Stored data
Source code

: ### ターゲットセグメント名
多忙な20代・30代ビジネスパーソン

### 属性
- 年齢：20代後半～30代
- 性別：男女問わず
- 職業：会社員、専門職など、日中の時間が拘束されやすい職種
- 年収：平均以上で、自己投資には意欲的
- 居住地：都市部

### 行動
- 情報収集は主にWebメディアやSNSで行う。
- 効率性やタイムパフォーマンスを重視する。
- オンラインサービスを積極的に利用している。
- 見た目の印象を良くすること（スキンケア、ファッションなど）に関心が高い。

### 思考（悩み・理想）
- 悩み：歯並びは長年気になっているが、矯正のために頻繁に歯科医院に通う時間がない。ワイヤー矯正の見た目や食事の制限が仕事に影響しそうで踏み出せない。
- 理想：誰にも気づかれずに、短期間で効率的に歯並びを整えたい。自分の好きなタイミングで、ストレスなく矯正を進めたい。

PROBLEM: Gather every line of the material above that contains the string "歯並びは長年気になっているが", treating case as significant.

REPLY:
- 悩み：歯並びは長年気になっているが、矯正のために頻繁に歯科医院に通う時間がない。ワイヤー矯正の見た目や食事の制限が仕事に影響しそうで踏み出せない。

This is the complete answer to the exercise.